The advantage isn’t just visual novelty. Three-dimensional AR models give students repeated, on-demand access to anatomy content throughout their curriculum rather than limiting exposure to a few weeks of cadaver lab. Researchers at NYU are actively studying how these immersive tools affect long-term retention and comprehension compared to traditional methods.
Patient Education and Surgical Consent
AR is also changing how doctors explain procedures to patients. Instead of describing a complex surgery using diagrams on paper, a clinician can use a tablet or headset to show a 3D visualization of the planned operation overlaid on the patient’s own body or imaging. A systematic review found that patients who received AR-based explanations reported higher satisfaction and better understanding of their upcoming procedures compared to standard resources. They also described needing less mental effort to grasp what was being shown to them.
This has practical implications for informed consent. When patients can clearly see what a surgery involves, where incisions will be made, and what hardware will be implanted, they’re better equipped to ask questions and make decisions about their care.
Rehabilitation and Physical Therapy
In physical therapy, AR overlays visual cues onto a patient’s environment to guide exercises in real time. For musculoskeletal conditions like knee injuries, back pain, or shoulder rehabilitation, AR can project movement targets or form corrections that help patients perform exercises accurately without constant hands-on supervision. For neurological rehabilitation after stroke or in conditions like Parkinson’s disease, AR-based exercises provide interactive, task-specific training designed to improve motor function, balance, and coordination.
The core benefit here is engagement. Rehabilitation programs only work if patients stick with them, and the interactive nature of AR tends to improve adherence. Patients are more likely to complete their prescribed exercises when the experience feels responsive and goal-oriented rather than repetitive.
Barriers to Wider Adoption
Despite the momentum, AR in healthcare faces real obstacles. The technology itself remains a significant barrier. Hardware needs to be lightweight enough for a surgeon to wear for hours, fast enough that digital overlays don’t lag behind real-world movement, and accurate enough that a millimeter-level error doesn’t compromise patient safety. Current systems meet these thresholds in controlled settings, but reliability across diverse clinical environments is still being refined.

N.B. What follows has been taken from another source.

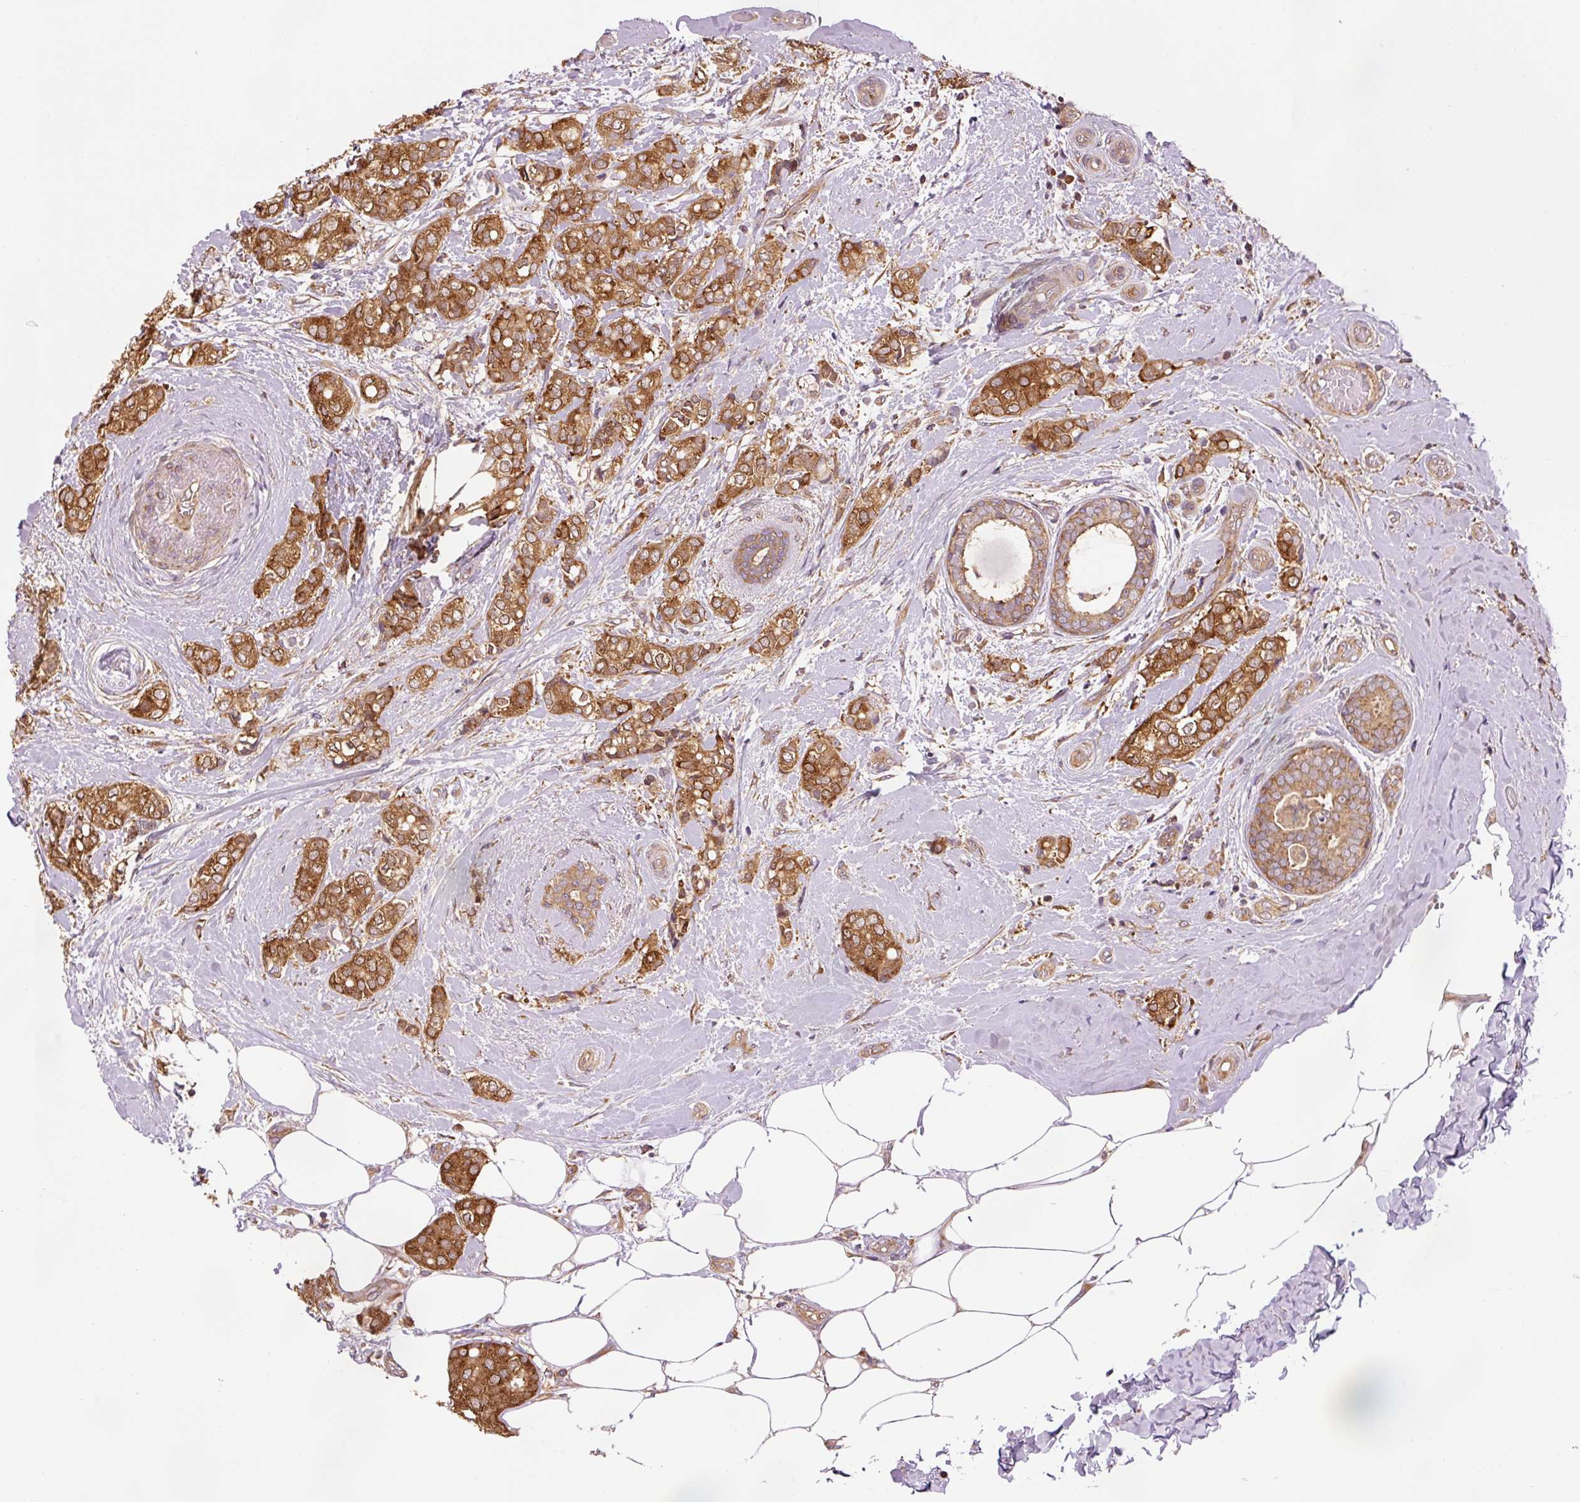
{"staining": {"intensity": "strong", "quantity": ">75%", "location": "cytoplasmic/membranous"}, "tissue": "breast cancer", "cell_type": "Tumor cells", "image_type": "cancer", "snomed": [{"axis": "morphology", "description": "Duct carcinoma"}, {"axis": "topography", "description": "Breast"}], "caption": "A high amount of strong cytoplasmic/membranous positivity is seen in about >75% of tumor cells in breast cancer tissue. The staining was performed using DAB (3,3'-diaminobenzidine) to visualize the protein expression in brown, while the nuclei were stained in blue with hematoxylin (Magnification: 20x).", "gene": "PDAP1", "patient": {"sex": "female", "age": 73}}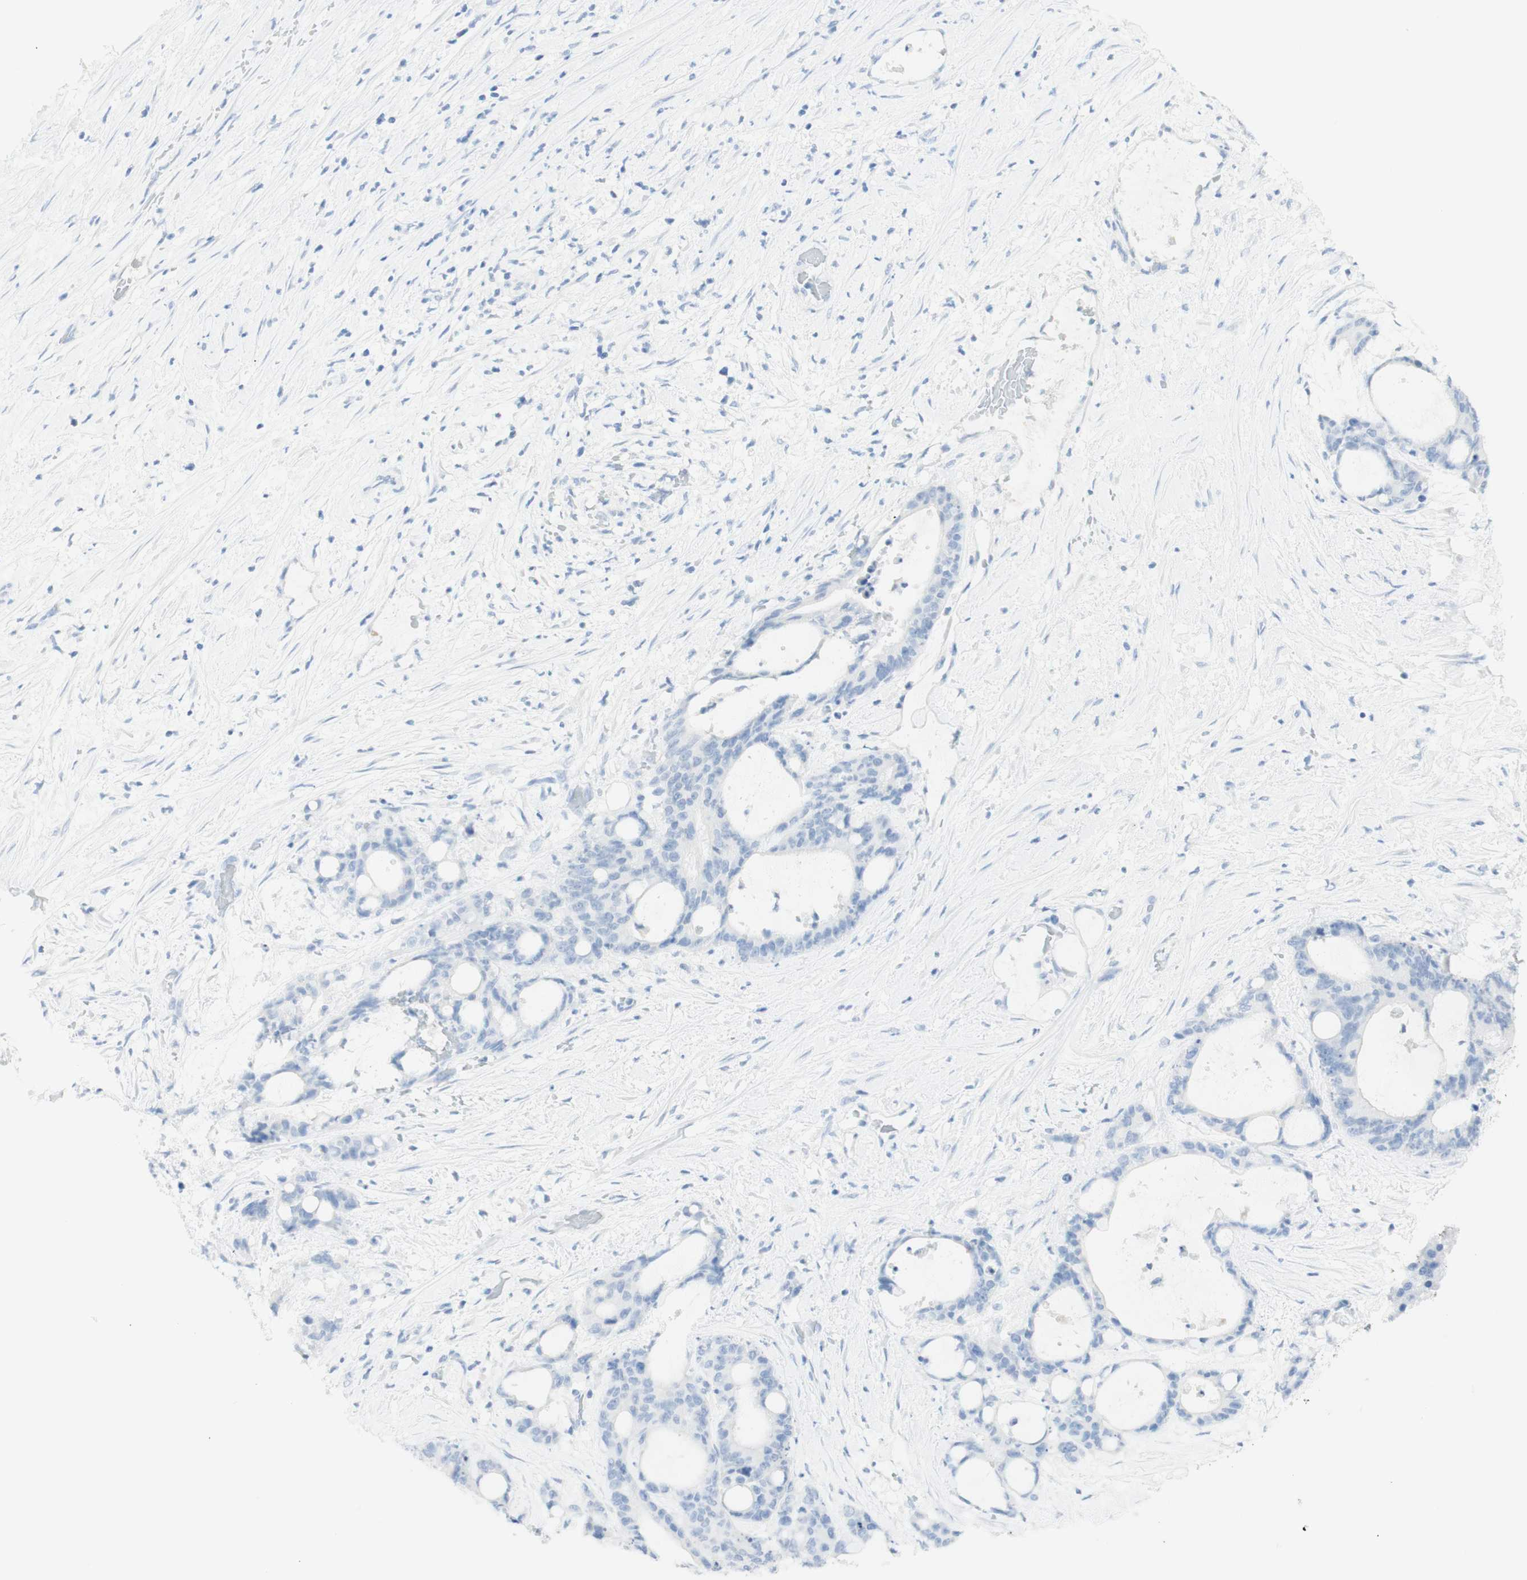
{"staining": {"intensity": "negative", "quantity": "none", "location": "none"}, "tissue": "liver cancer", "cell_type": "Tumor cells", "image_type": "cancer", "snomed": [{"axis": "morphology", "description": "Cholangiocarcinoma"}, {"axis": "topography", "description": "Liver"}], "caption": "An immunohistochemistry micrograph of liver cholangiocarcinoma is shown. There is no staining in tumor cells of liver cholangiocarcinoma.", "gene": "TPO", "patient": {"sex": "female", "age": 73}}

Cost is another factor. AR headsets, the software licenses that run on them, and the training required to use them represent a meaningful investment for hospitals already managing tight budgets. There are also no widely standardized protocols for how AR should be integrated into existing clinical workflows, which means each institution largely figures out implementation on its own. And because AR systems capture and display patient imaging data in real time, they raise questions about data security and privacy that healthcare organizations must address within existing regulatory frameworks.
Where AR Stands Today
AR in healthcare has moved past the experimental phase. The FDA has cleared a growing roster of AR-powered surgical navigation systems, medical schools are building curricula around 3D immersive tools, and rehabilitation clinics are testing AR-guided exercise programs. The technology is most mature in orthopedic and spinal surgery, where precise implant placement maps well to what AR does best: projecting spatial information exactly where a clinician needs it. Adoption in other specialties, from cardiology to ENT, is following a similar path as new devices receive regulatory clearance.